基于混合注意力-卷积框架的膀胱血管分割 (Bladder Vessel Segmentation using a Hybrid Attention-Convolution Framework)

Urinary bladder cancer surveillance requires tracking tumor sites across repeated interventions, yet the deformable and hollow bladder lacks stable landmarks for orientation. While blood vessels visible during endoscopy offer a patient-specific "vascular fingerprint" for navigation, automated segmentation is challenged by imperfect endoscopic data, including sparse labels, artifacts like bubbles or variable lighting, continuous deformation, and mucosal folds that mimic vessels. State-of-the-art vessel segmentation methods often fail to address these domain-specific complexities. We introduce a Hybrid Attention-Convolution (HAC) architecture that combines Transformers to capture global vessel topology prior with a CNN that learns a residual refinement map to precisely recover thin-vessel details. To prioritize structural connectivity, the Transformer is trained on optimized ground truth data that exclude short and terminal branches. Furthermore, to address data scarcity, we employ a physics-aware pretraining, that is a self-supervised strategy using clinically grounded augmentations on unlabeled data. Evaluated on the BlaVeS dataset, consisting of endoscopic video frames, our approach achieves high accuracy (0.94) and superior precision (0.61) and clDice (0.66) compared to state-of-the-art medical segmentation models. Crucially, our method successfully suppresses false positives from mucosal folds that dynamically appear and vanish as the bladder fills and empties during surgery. Hence, HAC provides the reliable structural stability required for clinical navigation.

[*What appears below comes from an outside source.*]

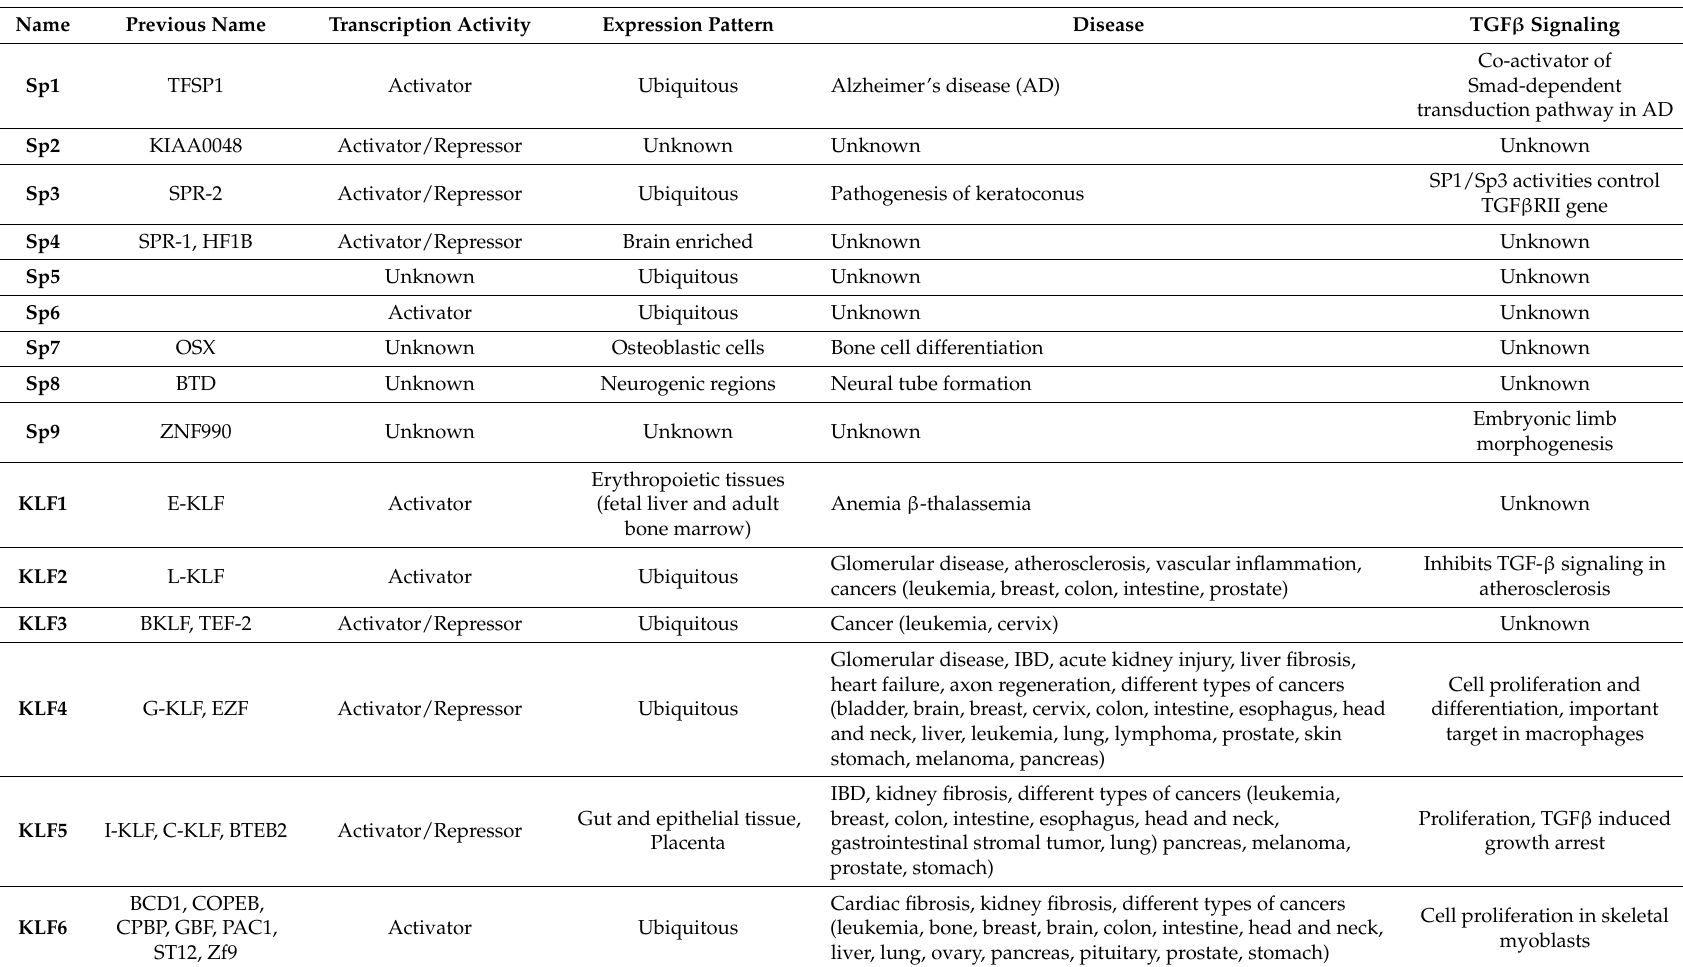
Table 1. SP (specificity proteins)/KLF (Krüppel-like Factors) family of transcription factors and their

翻译：膀胱癌监测需要在多次介入治疗中追踪肿瘤位置，但膀胱作为可变形空腔器官缺乏稳定的解剖标志用于定位。尽管内窥镜检查中可见的血管能为导航提供患者特异性的"血管指纹"，但自动化分割面临不完美内窥镜数据的挑战：包括稀疏标注、气泡或光照变化等伪影、持续形变以及模拟血管的黏膜皱襞。现有先进的血管分割方法往往无法处理这些领域特异性难题。我们提出一种混合注意力-卷积架构，结合Transformer捕获全局血管拓扑先验，并利用CNN学习残差细化映射以精确恢复细小血管细节。为强化结构连通性，Transformer在优化标注数据上训练，该数据剔除了短小末端分支。此外，针对数据稀缺问题，我们采用物理感知预训练策略，即通过基于临床原理的数据增强对未标注数据进行自监督学习。在由内窥镜视频帧组成的BlaVeS数据集上评估，相比当前最先进的医学分割模型，我们的方法实现了高准确率（0.94）及更优的精确率（0.61）和clDice（0.66）。关键的是，本方法能有效抑制因膀胱在手术中充盈排空动态变化而产生的黏膜皱襞假阳性。因此，HAC架构为临床导航提供了所需的结构稳定性保障。